Même si la vision du long terme est juste, elle se heurte aujourd’hui à la réalité des moyens techniques et de l’absence d’applications utiles.
Autoroute de l’information
Cette vision rappelle celle en vogue dans les années 90 de l’autoroute de l’information popularisée par Al Gore. D’après Wikipedia:
L'autoroute de l'information relie directement des millions de personnes, chacune étant à la fois un consommateur d'information et un fournisseur potentiel. (...) La plupart des prédictions concernant les opportunités commerciales de l'autoroute de l'information se concentrent sur la fourniture de produits d'information, tels que la vidéo à la demande, et sur les nouveaux points de vente de produits physiques, comme le téléachat. (...) L'autoroute de l'information rassemble des millions d'individus qui pourraient échanger des informations entre eux.
Sur la base de cette vision (juste à long terme), on a construit des dizaines de millions de km de fibre à coût de dettes, des montagnes de serveurs et investi dans les business plans de sociétés internet les plus fantaisistes. Le concept de l’autoroute de l’information a provoqué une bulle financière puis un krach. Voir mon article Krach internet 2.0…et après?
On imagine une autoroute de l’information, terme popularisé par Al Gore, candidat malheureux aux élections présidentielles de 2000. La même année, l’économiste ultra-libéral George Gilder publie son livre Telecosm: how infinite bandwidth will revolutionize our world. L’avenir paraît tracé même s’il n’y a pas encore de demande finale. On construit de la fibre longue distance à coup de dette: Worldcom, Global Crossing, Level 3, même les opérateurs téléphoniques traditionnels. Il suffît d’avoir un projet de fibre pour que les capitaux affluent. De nombreuses start up attirent également les capitaux avec un business plan et quelques serveurs (cela fait plus sérieux). Sun Microsystems voit ses ventes s’envoler. Le retour est d’autant plus brutal que les sociétés ont eu recours à l’endettement pour financer les infrastructures. Worldcom fait une faillite retentissante en 2002 laissant $40 milliards de dette orchestrées par les banques d’investissement (Salomon Smith Barney en premier) et détenues en grande partie par les fonds de pension. Les actifs se vendent à l’encan qu’ils soient câbles ou serveurs.
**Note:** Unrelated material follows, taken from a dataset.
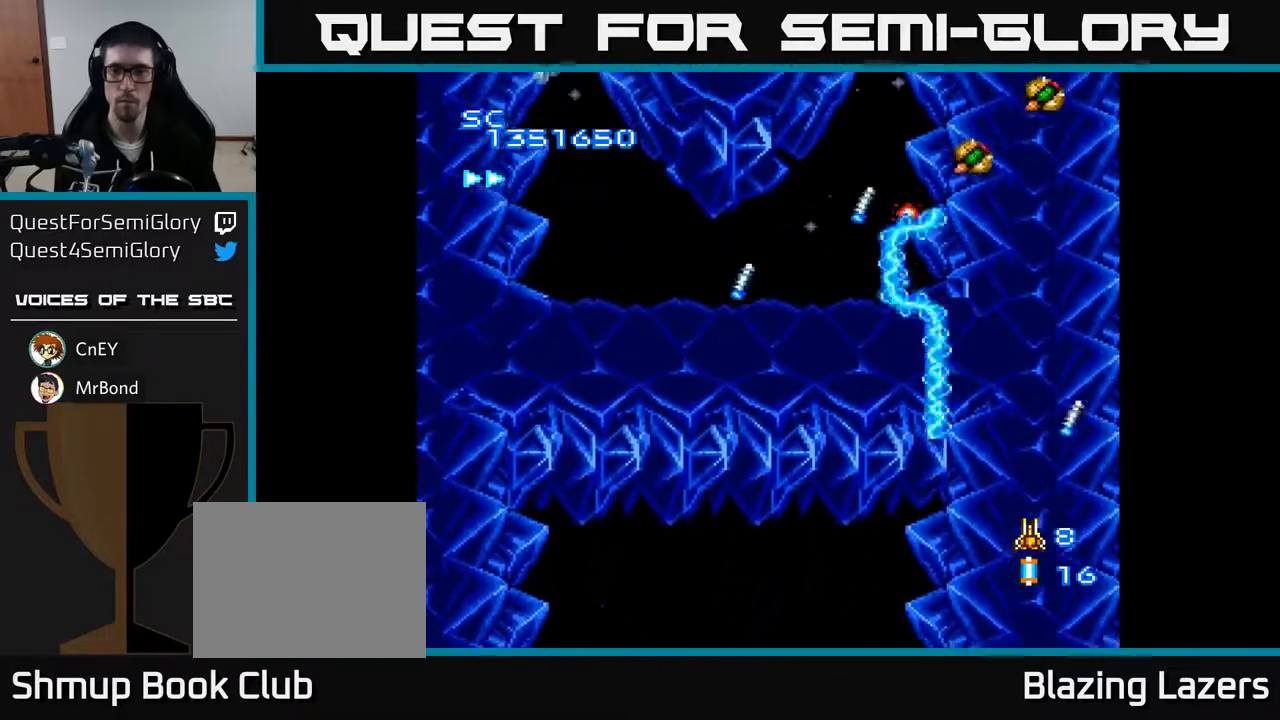
{"buttons": ["A", "DPAD_DOWN", "DPAD_LEFT"], "right_stick": "center", "events": [[117, "DPAD_LEFT", "down"], [167, "DPAD_UP", "up"], [250, "DPAD_LEFT", "up"], [267, "DPAD_DOWN", "down"], [283, "DPAD_DOWN", "up"], [283, "DPAD_RIGHT", "down"], [400, "DPAD_DOWN", "down"], [417, "DPAD_RIGHT", "up"], [450, "DPAD_LEFT", "down"]]}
L’internet s’est finalement construit sur des applications concrètes s’adaptant aux contraintes techniques (faiblesse de la bande passante), en rapport lointain avec l’autoroute tant vanté: Craiglist, eBay, Google, Yahoo, PayPal, puis Facebook, l’iPhone, etc. En revanche les sociétés qui ont voulu construire l’autoroute de l’information ont été au cœur de la tourmente, faute de modèle économique viable. La première société à réellement exploiter la bande passante fut YouTube, fondée en 2005 (5 ans après le krach). La contrainte technique avait sauté (bande passante de 2 mb/s minimum) du fait notamment de la fibre posée pendant la bulle mais il fallait du temps pour qu’un modèle économique adapté à l’autoroute de l’information se mette en place. Netflix lui a proposé son service de streaming en 2007, 7 ans après le krach. Netflix et YouTube à eux deux génèrent 50% aujourd’hui du trafic internet ! Il faut un délai entre la libération des contraintes techniques et la création de produits qui s’y adaptent.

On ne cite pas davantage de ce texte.